What you are asked to do: Reproduce the passage on plant extinction and the global ecology word for word, starting at "And at the very" and ending at "only let it.".

Excerpt to read:
▽

So … with things looking as they are right now … even if we do not destroy much more additional wild land (which is unlikely since all signs indicate that in the foreseeable future we're even going to be accelerating the pace of destruction), we might still be facing an extinction of 50% or more of all plant species. How will that affect us? We might ask, how will that affect the global ecology? We know very little about ecology, still. It is possible that the global ecology has much redundancy in it – that there are enough other living creatures to take up the roles of the species that are eliminated, that the ecology as a whole will not suffer much. But then, with the way we've disturbed the global ecology, it might very well turn out that we've rendered ecosystems incapable of responding to this disruption and impoverishment. Because of all the barriers we've created to the natural spread of plants and animals, when a species in one region goes extinct it might very well be impossible for something else to come in and take its place. Consequently … the global ecology might very well be what we might call crippled.


And at the very time that we're potentially crippling this ecology, we still don't have the faintest clue how it actually works. How can we study ecology except by studying what is around us? And if what is around us, is no longer a pristine ecology, but one that has been massively changed, then we don't and can't have any idea how it worked originally. We need a pristine planet to study in order to understand how the living systems of a pristine planet work together. We can go now to the wildest places that remain, and study ecology there, and indeed we can learn much … but can we learn how the planet as a whole works? We can learn how a crippled planet is still hobbling along, but we have no idea what that planet was once capable of or might be capable of again, if we only let it.

△

Data extract:
▽

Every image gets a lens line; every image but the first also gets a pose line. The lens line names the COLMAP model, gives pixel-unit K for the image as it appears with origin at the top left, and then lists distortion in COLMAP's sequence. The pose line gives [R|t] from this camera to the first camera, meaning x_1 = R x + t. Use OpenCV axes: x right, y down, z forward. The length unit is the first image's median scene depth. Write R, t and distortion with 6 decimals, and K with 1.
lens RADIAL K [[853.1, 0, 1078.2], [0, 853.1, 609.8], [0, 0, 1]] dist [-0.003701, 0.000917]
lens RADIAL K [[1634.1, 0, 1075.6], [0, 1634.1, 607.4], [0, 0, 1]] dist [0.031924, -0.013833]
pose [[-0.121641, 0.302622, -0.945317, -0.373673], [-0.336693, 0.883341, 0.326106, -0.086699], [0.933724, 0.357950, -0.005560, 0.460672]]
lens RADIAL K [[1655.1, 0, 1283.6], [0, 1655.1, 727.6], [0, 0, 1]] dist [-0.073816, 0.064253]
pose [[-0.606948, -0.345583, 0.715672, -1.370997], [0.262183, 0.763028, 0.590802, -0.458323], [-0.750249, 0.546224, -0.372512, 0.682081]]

△
▽

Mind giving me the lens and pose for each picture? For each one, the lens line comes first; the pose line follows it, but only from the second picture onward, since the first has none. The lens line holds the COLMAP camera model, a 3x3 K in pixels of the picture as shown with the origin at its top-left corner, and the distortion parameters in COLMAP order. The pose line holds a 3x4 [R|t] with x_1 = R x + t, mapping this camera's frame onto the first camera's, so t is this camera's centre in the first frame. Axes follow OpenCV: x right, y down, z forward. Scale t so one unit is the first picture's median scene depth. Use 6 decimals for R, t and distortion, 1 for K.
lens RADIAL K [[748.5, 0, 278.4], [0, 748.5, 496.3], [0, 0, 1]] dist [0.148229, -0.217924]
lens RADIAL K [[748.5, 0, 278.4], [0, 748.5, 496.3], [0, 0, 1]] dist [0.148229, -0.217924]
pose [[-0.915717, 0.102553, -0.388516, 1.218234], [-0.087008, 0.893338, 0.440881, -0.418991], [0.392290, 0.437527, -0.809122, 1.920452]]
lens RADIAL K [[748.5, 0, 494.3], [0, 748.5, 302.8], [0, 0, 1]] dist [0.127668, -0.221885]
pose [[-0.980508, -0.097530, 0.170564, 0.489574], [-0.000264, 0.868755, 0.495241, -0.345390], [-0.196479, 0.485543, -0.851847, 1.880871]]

△
▽

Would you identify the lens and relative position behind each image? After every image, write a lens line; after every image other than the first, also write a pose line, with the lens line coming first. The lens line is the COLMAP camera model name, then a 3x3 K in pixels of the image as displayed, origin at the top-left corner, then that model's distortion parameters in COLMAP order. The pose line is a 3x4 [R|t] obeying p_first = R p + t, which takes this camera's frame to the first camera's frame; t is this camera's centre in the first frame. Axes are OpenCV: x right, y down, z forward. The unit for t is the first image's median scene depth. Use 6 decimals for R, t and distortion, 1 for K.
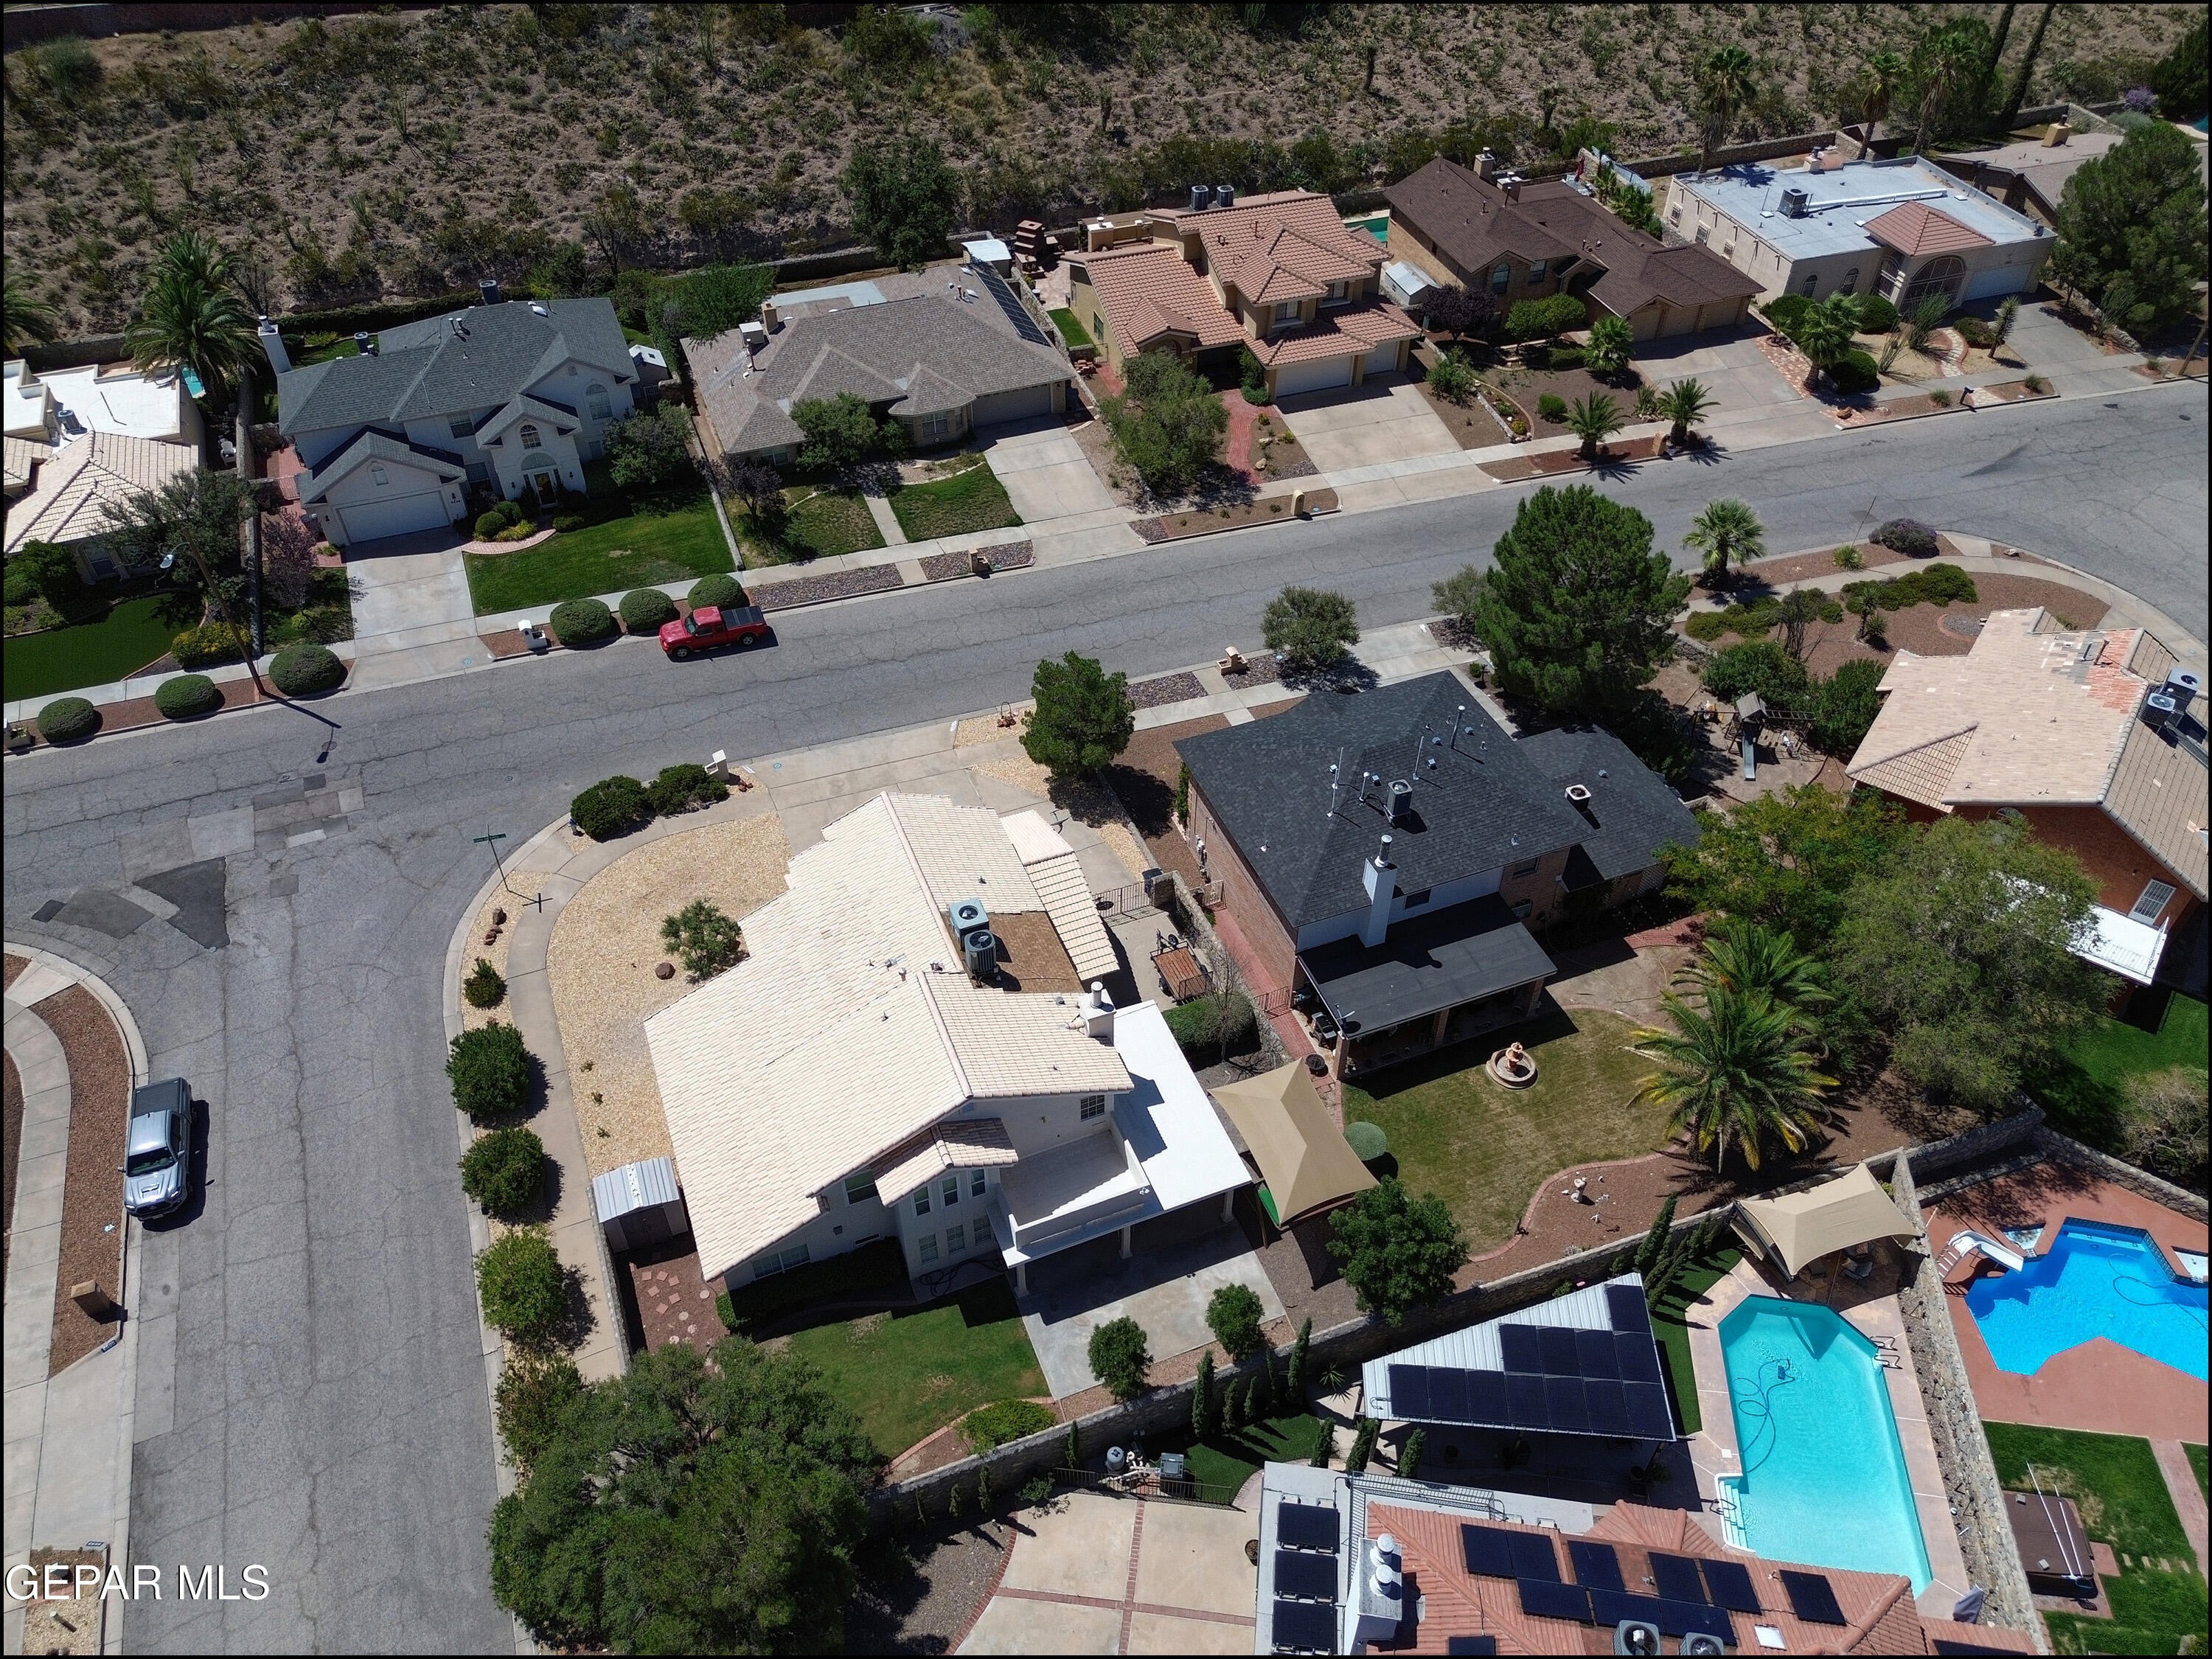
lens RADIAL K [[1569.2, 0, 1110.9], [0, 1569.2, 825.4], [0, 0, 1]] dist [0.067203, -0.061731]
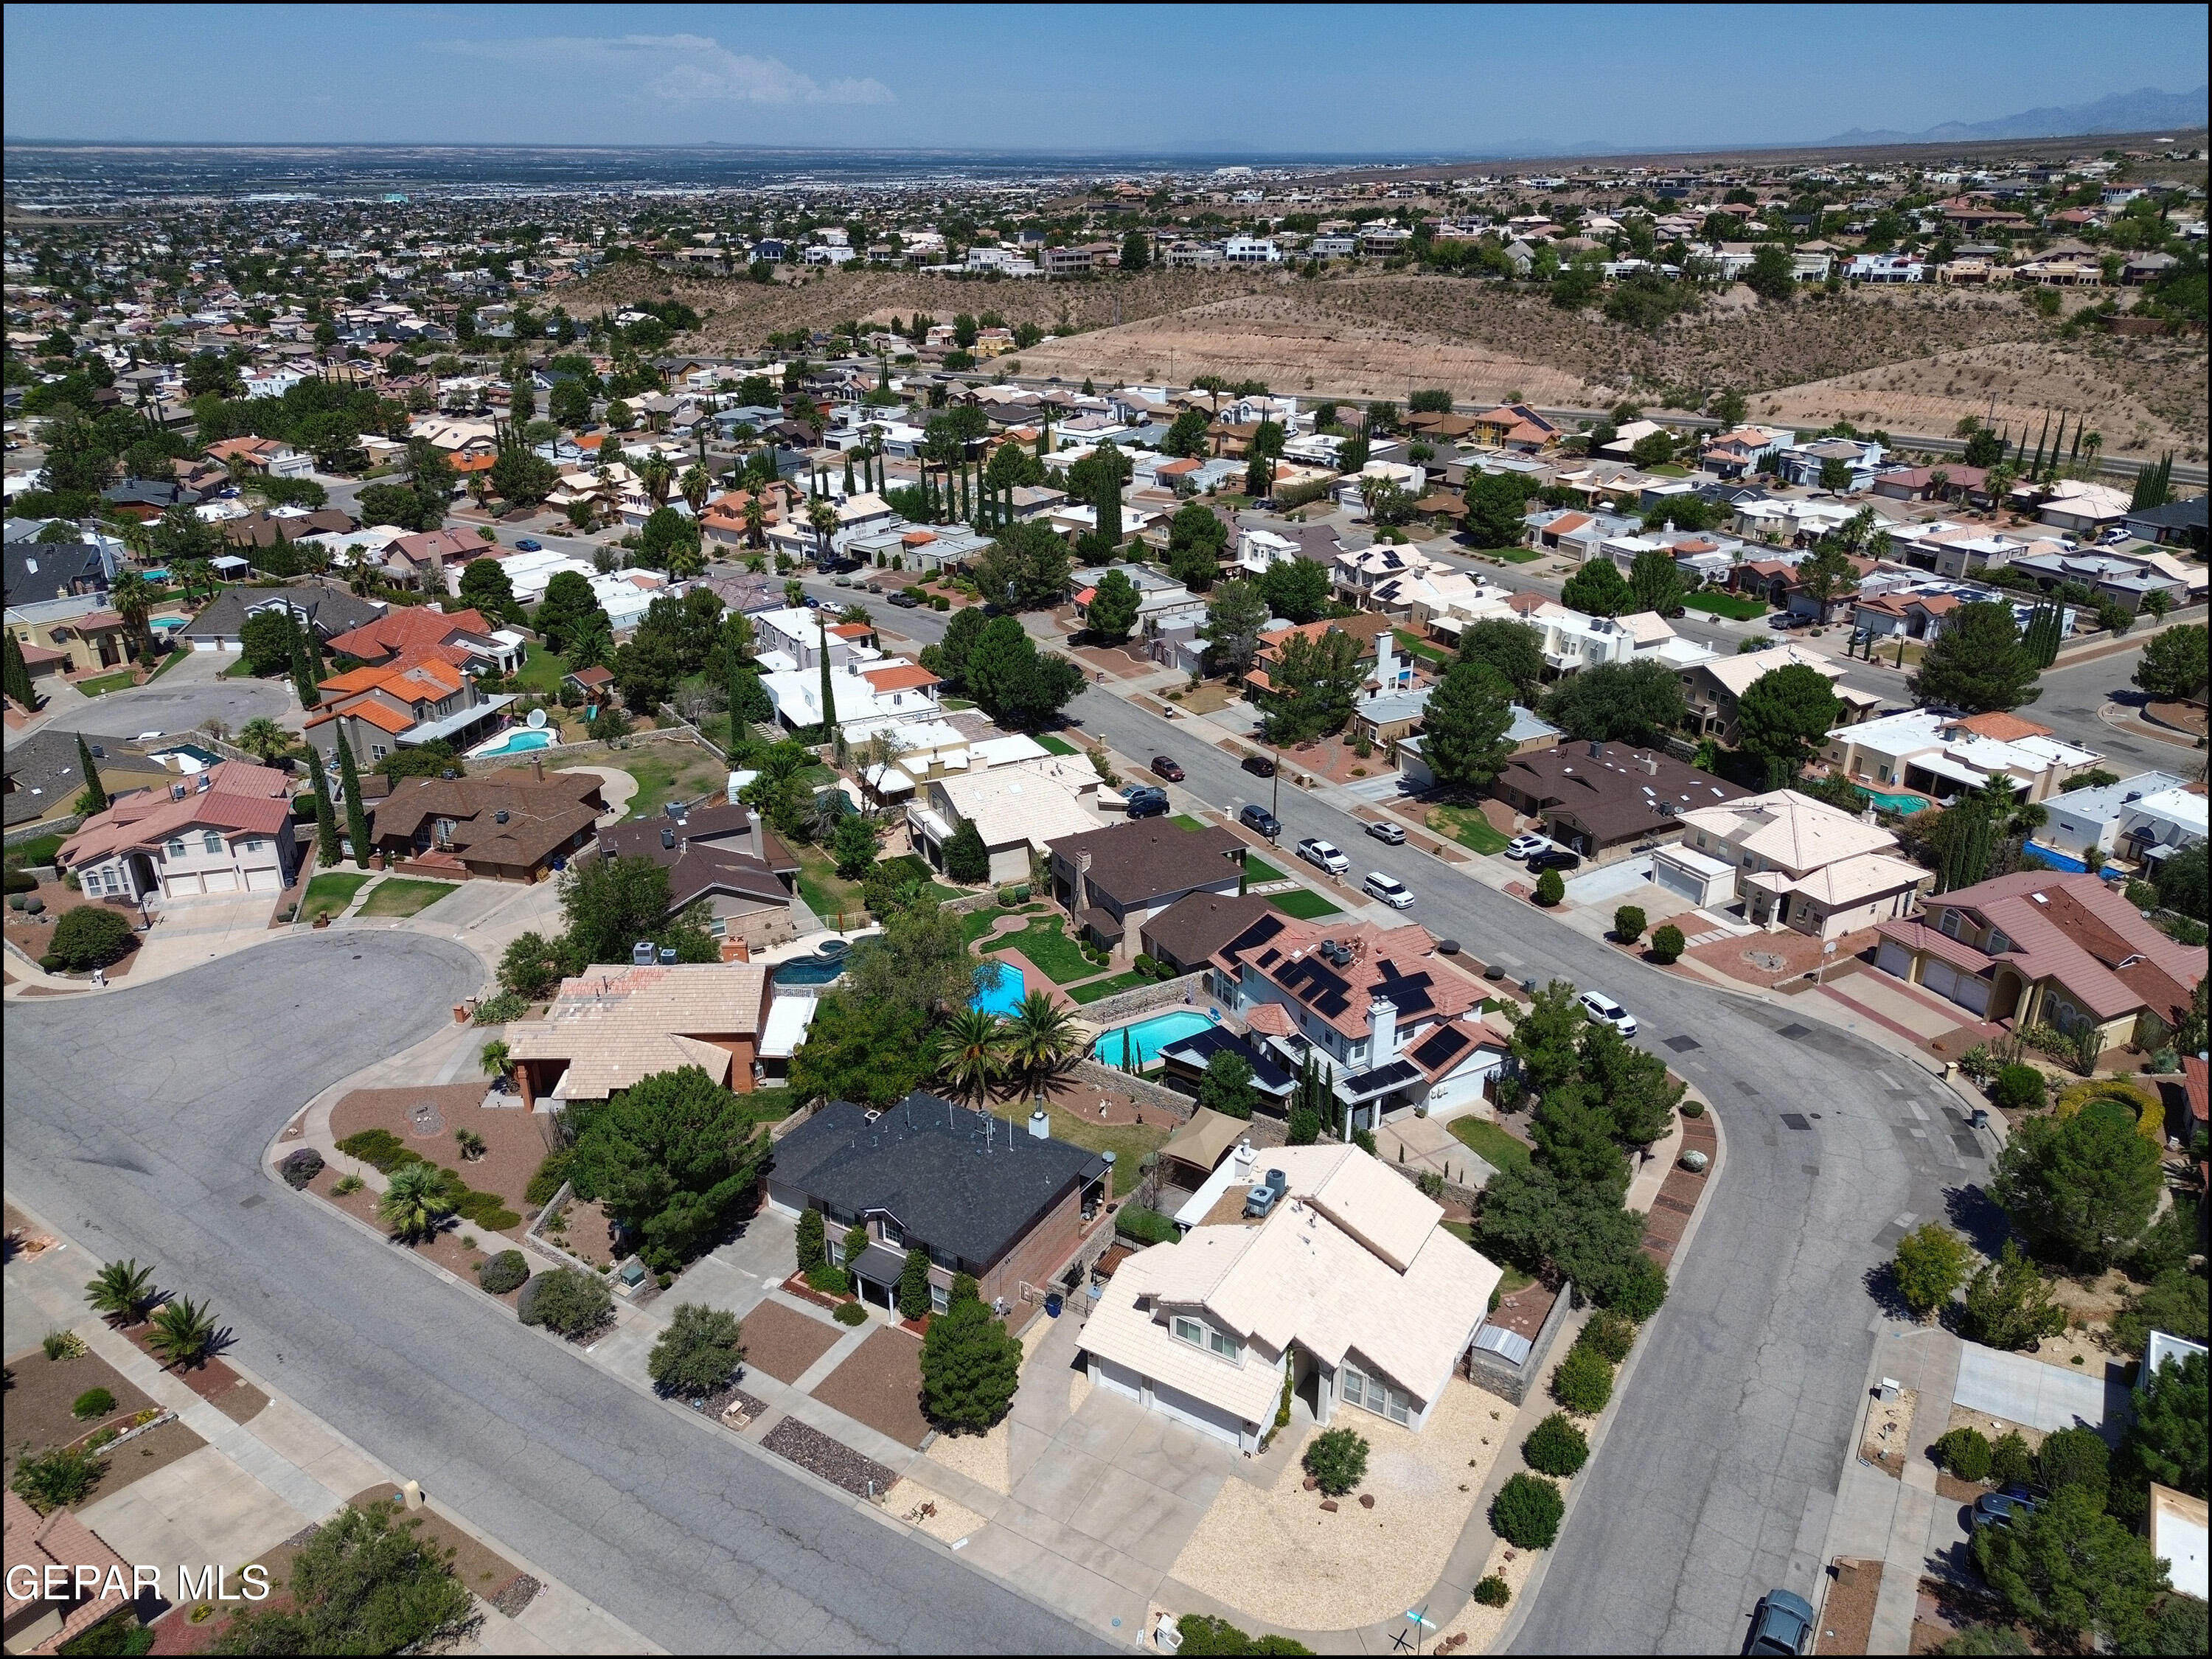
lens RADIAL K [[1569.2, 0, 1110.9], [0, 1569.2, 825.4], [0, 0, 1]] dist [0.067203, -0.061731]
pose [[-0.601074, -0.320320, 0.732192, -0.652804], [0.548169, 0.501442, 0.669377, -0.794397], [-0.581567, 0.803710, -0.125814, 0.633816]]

△

Answer to the exercise:
And at the very time that we're potentially crippling this ecology, we still don't have the faintest clue how it actually works. How can we study ecology except by studying what is around us? And if what is around us, is no longer a pristine ecology, but one that has been massively changed, then we don't and can't have any idea how it worked originally. We need a pristine planet to study in order to understand how the living systems of a pristine planet work together. We can go now to the wildest places that remain, and study ecology there, and indeed we can learn much … but can we learn how the planet as a whole works? We can learn how a crippled planet is still hobbling along, but we have no idea what that planet was once capable of or might be capable of again, if we only let it.